*Information shown*
+++++

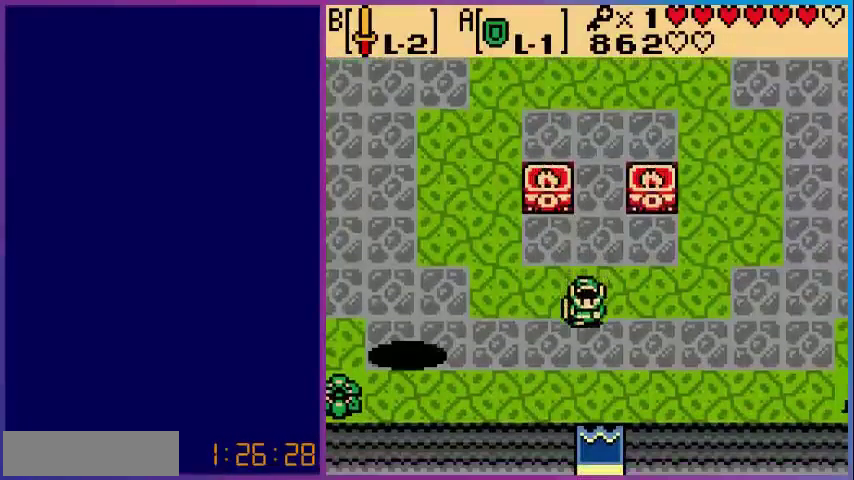
{"buttons": ["DPAD_RIGHT"], "events": [[200, "DPAD_LEFT", "down"], [280, "DPAD_LEFT", "up"], [440, "DPAD_RIGHT", "down"]]}
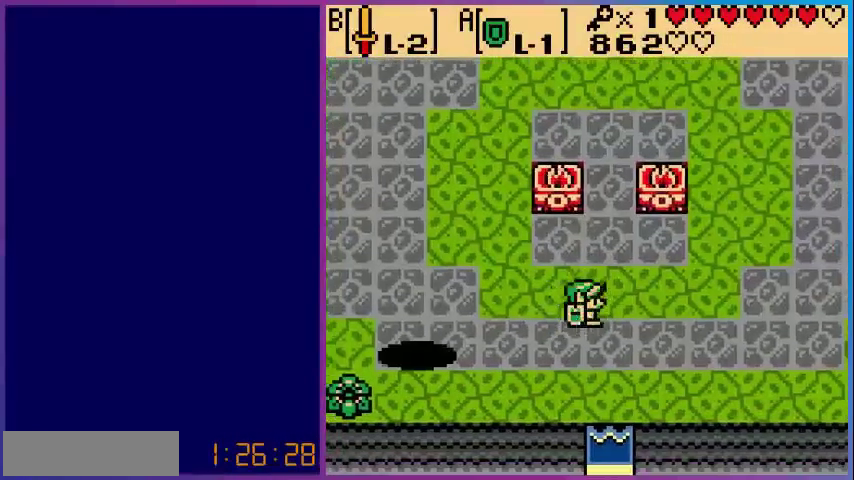
{"buttons": ["DPAD_LEFT"], "events": [[400, "DPAD_RIGHT", "up"], [400, "DPAD_UP", "down"], [440, "DPAD_LEFT", "down"], [440, "DPAD_UP", "up"]]}
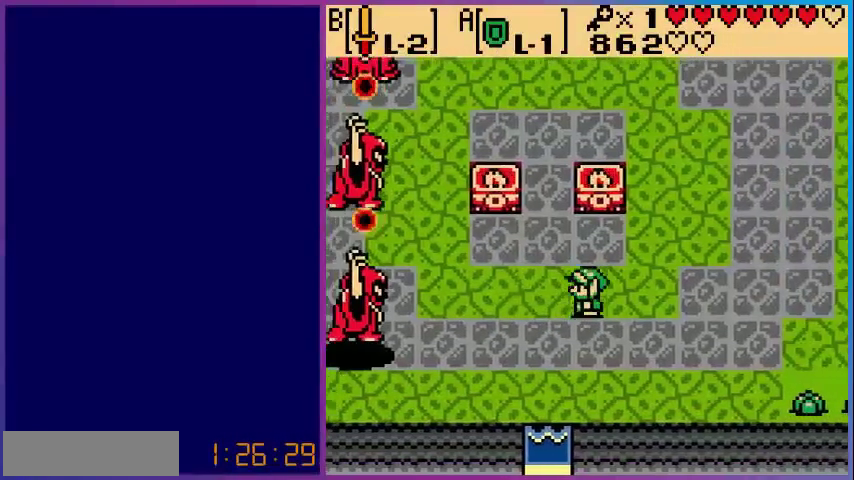
{"buttons": ["A"], "events": [[40, "A", "down"], [40, "DPAD_LEFT", "up"]]}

+++++

*Problem details*
Once more, please print the whole listing exactly, omitting each image.

*Expected answer*
{"buttons": ["DPAD_RIGHT"], "events": [[200, "DPAD_LEFT", "down"], [280, "DPAD_LEFT", "up"], [440, "DPAD_RIGHT", "down"]]}
{"buttons": ["DPAD_LEFT"], "events": [[400, "DPAD_RIGHT", "up"], [400, "DPAD_UP", "down"], [440, "DPAD_LEFT", "down"], [440, "DPAD_UP", "up"]]}
{"buttons": ["A"], "events": [[40, "A", "down"], [40, "DPAD_LEFT", "up"]]}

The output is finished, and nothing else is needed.